> [What to work on]
Would you copy the records below, exactly and only from their first line through the line containing "ring mcp: (215, 251)", without any pictures?

=== Section Start ===

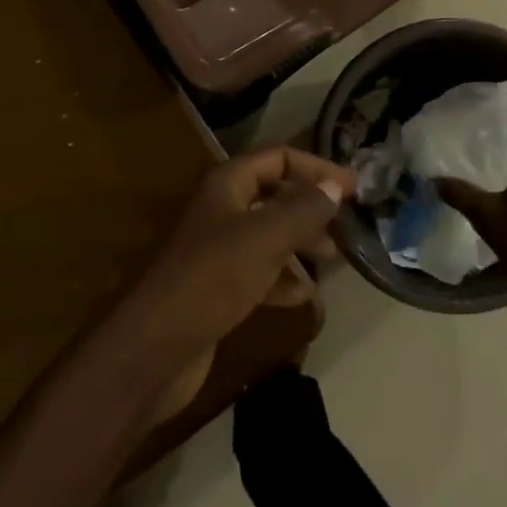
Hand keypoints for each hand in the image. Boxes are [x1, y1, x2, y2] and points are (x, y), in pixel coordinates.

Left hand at [121, 149, 352, 420]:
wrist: (153, 348)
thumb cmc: (211, 279)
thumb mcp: (265, 237)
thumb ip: (304, 209)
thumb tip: (335, 187)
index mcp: (226, 184)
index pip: (278, 157)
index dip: (316, 167)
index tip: (353, 187)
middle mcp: (220, 210)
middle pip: (273, 194)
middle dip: (310, 205)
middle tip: (345, 225)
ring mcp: (215, 251)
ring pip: (267, 234)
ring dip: (299, 242)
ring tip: (331, 258)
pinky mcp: (215, 289)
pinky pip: (258, 273)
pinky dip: (282, 279)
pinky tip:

=== Section End ===

> [Exercise response]
Hand keypoints for each hand in the image. Boxes are [x1, y1, x2, y2] and points are (x, y), in pixel coordinates.

Left hand at [121, 149, 352, 420]:
wrist: (153, 348)
thumb cmc: (211, 279)
thumb mcp: (265, 237)
thumb ip: (304, 209)
thumb tip: (335, 187)
index mcp: (226, 184)
index pip: (278, 157)
index dip: (316, 167)
index tip: (353, 187)
middle mcp: (220, 210)
middle pip: (273, 194)
middle dip: (310, 205)
middle tip: (345, 225)
ring mcp: (215, 251)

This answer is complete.